**Excerpt to read:**
I don't recommend this to you, but, if I could enforce it on myself, I'd probably actually prefer if variable == true
and if variable == false
despite its redundant nature.
However, it would probably be best to get rid of almost all of the != nil
in favor of actual .is_a?(Type)
checks to make sure the data is the structure we were looking for instead of just not nil.
So if @arguments[:tag_as]
would become if @arguments[:tag_as].is_a? String
?
Hmm that is a good question. The validity of @arguments[:tag_as] (e.g. checking that its a string) would be checked at the initializer. Having two String checks would be redundant, and if for some reason we wanted to change it, we'd then have to change the check in two places and one would be easy to forget and would cause an edge case bug.
I'd say thats actually a good place to do a != nil check, since we only want to make sure that the value exists
Also, if you want to get rid of the optimization of the outer group, I think thats fine. I doubt it provides a performance benefit, I originally did it so that Ruby could generate JSON patterns that looked more like they were hand-written. The optimization group adds complexity, and is probably the reason this issue #339 was caused in the first place. If you don't think its a big deal to keep it though thats fine with me too
It already exists in the pattern class and having the group attributes carry around what their group number is, minimizes a lot of the risk of forgetting to pass into some helper was_first_group_removed
.
I wasn't expecting all of the MaybePattern < Pattern
classes, but I think thats a very clean way of doing it by overriding the do_modify_regex
and do_get_to_s_name
, great thinking 👍
Oh and btw, the :repository_name
does not need to be carried over. Thats something that should probably not exist.
This is genius, I was just planning on using the remove_numbered_capture_groups
I think for the MaybePattern
we can do similar to what you've done with the LookAroundPattern
Quantifiers and groups can be multiple separate options, grouped, not-grouped, capturing group, non-capturing group, atomic group, non-atomic, and then all possible quantifier permutations.
I think we can handle all of that logic in one place, and the sub pattern-class, like MaybePattern
can just set those options and save its output type for debugging.
for the @regex
, lets change it to @match
which will make more readable sense. We can also add a to_r
method to the Regexp class so that we don't have to check the type e.g. we can just call @match.to_r
and get the regex form
we can change @next_regex
to @next_match
as well
Sounds good.
Maybe @next_pattern? That is always a pattern.
oh, if its always a pattern then yeah @next_pattern
would be best
I'll go ahead and make that change 👍
Regexp#to_r should probably take (and ignore) groups
Hey I changed part of the way the to_r
works in order to accomodate the .or()
pattern and keep it's logic by itself. Basically do_modify_regex()
handles the @match
, and @next_pattern.integrate_regex()
handles the @match + @next_pattern
(integrate_regex()
isn't a great name, but I can't think of a better one)
I also changed the regex_to_s() into a .to_r_s
method that exists on Regexp
I also changed the atomic?
into is_single_entity?
. I still don't think is_single_entity?
is a good name, but I wanted to add it to the Regexp class and having a atomic?
on a Regexp class that doesn't correlate with regex-atomicness would've been worse. Maybe singular?

Records:
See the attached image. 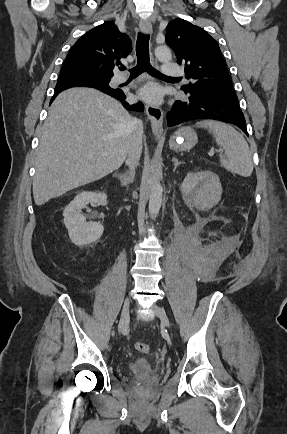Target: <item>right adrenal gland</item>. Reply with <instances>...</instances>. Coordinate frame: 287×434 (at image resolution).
I'll use <instances>...</instances> for the list:
<instances>
[{"label": "right adrenal gland", "mask_w": 287, "mask_h": 434, "mask_svg": "<svg viewBox=\"0 0 287 434\" xmlns=\"http://www.w3.org/2000/svg\"><path fill=\"white\" fill-rule=\"evenodd\" d=\"M114 176L117 177L120 180L121 185L124 186V187H127L128 184L130 182H132V179H133V173H132V171L126 172V173H119V174L115 173Z\"/></svg>", "instance_id": "obj_1"}]
</instances>
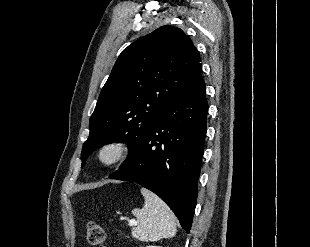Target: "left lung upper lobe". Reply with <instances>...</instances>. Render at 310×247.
I'll return each mask as SVG.
<instances>
[{
  "mask_svg": "<svg viewBox=\"0 0 310 247\" xmlns=\"http://www.w3.org/2000/svg\"><path fill=\"white\" fill-rule=\"evenodd\" d=\"M201 71L197 49L179 28L165 25L130 44L99 95L82 160L112 142L129 144V160L167 106Z\"/></svg>",
  "mask_w": 310,
  "mask_h": 247,
  "instance_id": "obj_1",
  "label": "left lung upper lobe"
}]
</instances>
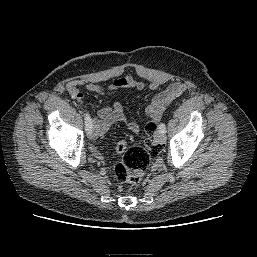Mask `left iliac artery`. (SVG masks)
Masks as SVG:
<instances>
[{
  "instance_id": "obj_1",
  "label": "left iliac artery",
  "mask_w": 257,
  "mask_h": 257,
  "mask_svg": "<svg viewBox=\"0 0 257 257\" xmlns=\"http://www.w3.org/2000/svg\"><path fill=\"white\" fill-rule=\"evenodd\" d=\"M159 130H160L161 132H163V133H166V126H165L164 123H161V124L159 125Z\"/></svg>"
}]
</instances>
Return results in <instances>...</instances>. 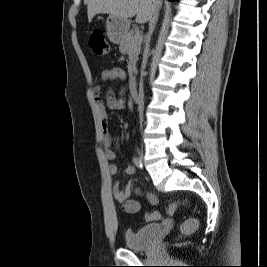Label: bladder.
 Here are the masks:
<instances>
[{
  "label": "bladder",
  "instance_id": "bladder-1",
  "mask_svg": "<svg viewBox=\"0 0 267 267\" xmlns=\"http://www.w3.org/2000/svg\"><path fill=\"white\" fill-rule=\"evenodd\" d=\"M161 226L157 223L144 225L136 230H127L124 234L125 247L140 251L148 248L159 234Z\"/></svg>",
  "mask_w": 267,
  "mask_h": 267
}]
</instances>
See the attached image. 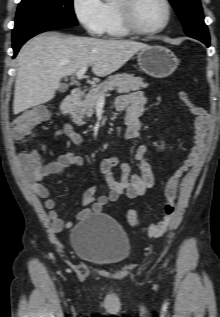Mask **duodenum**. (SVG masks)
Returning <instances> with one entry per match:
<instances>
[{
    "label": "duodenum",
    "mask_w": 220,
    "mask_h": 317,
    "mask_svg": "<svg viewBox=\"0 0 220 317\" xmlns=\"http://www.w3.org/2000/svg\"><path fill=\"white\" fill-rule=\"evenodd\" d=\"M83 94L84 91L80 87L74 88L70 92V94L63 100L61 104L60 110L62 116L67 117L75 110L76 105L82 98Z\"/></svg>",
    "instance_id": "duodenum-1"
}]
</instances>
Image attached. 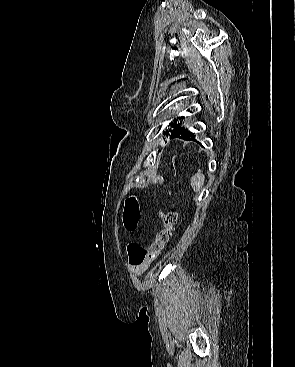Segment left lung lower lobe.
Masks as SVG:
<instances>
[{"instance_id": "0a47b994", "label": "left lung lower lobe", "mask_w": 295, "mask_h": 367, "mask_svg": "<svg viewBox=\"0 0 295 367\" xmlns=\"http://www.w3.org/2000/svg\"><path fill=\"white\" fill-rule=\"evenodd\" d=\"M170 138H180L183 140H193L195 139V135L193 132H191L190 130H188L187 128L184 127H178L174 133L171 135Z\"/></svg>"}]
</instances>
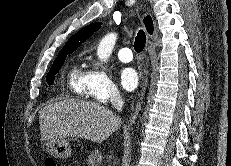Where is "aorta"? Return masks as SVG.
I'll list each match as a JSON object with an SVG mask.
<instances>
[{
    "label": "aorta",
    "instance_id": "1",
    "mask_svg": "<svg viewBox=\"0 0 231 166\" xmlns=\"http://www.w3.org/2000/svg\"><path fill=\"white\" fill-rule=\"evenodd\" d=\"M117 40L115 33L106 35L99 43L97 48V56L101 61H107L112 54L114 45Z\"/></svg>",
    "mask_w": 231,
    "mask_h": 166
}]
</instances>
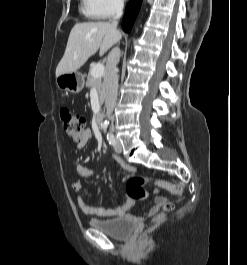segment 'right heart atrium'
Listing matches in <instances>:
<instances>
[{
    "mask_svg": "<svg viewBox=\"0 0 247 265\" xmlns=\"http://www.w3.org/2000/svg\"><path fill=\"white\" fill-rule=\"evenodd\" d=\"M85 13L94 19H106L122 9V0H82Z\"/></svg>",
    "mask_w": 247,
    "mask_h": 265,
    "instance_id": "obj_1",
    "label": "right heart atrium"
}]
</instances>
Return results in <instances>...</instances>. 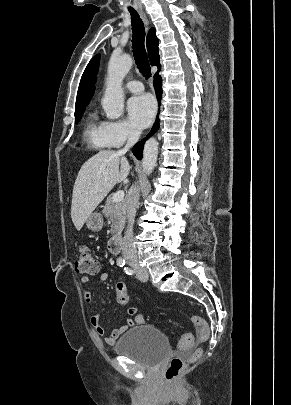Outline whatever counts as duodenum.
Instances as JSON below:
<instances>
[{
  "instance_id": "obj_1",
  "label": "duodenum",
  "mask_w": 291,
  "mask_h": 405,
  "mask_svg": "<svg viewBox=\"0 0 291 405\" xmlns=\"http://www.w3.org/2000/svg\"><path fill=\"white\" fill-rule=\"evenodd\" d=\"M108 250L112 253H118L122 247V236L120 234H115L108 241Z\"/></svg>"
}]
</instances>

**Prompt:**
Answer these questions using the discussion above.
(a) What name is @regex changed to?
(b) Which name is finally chosen to replace @next_regex?
(c) What did regex_to_s() become?

**Result for this task:**
(a) @match
(b) @next_pattern
(c) A .to_r_s method that exists on Regexp.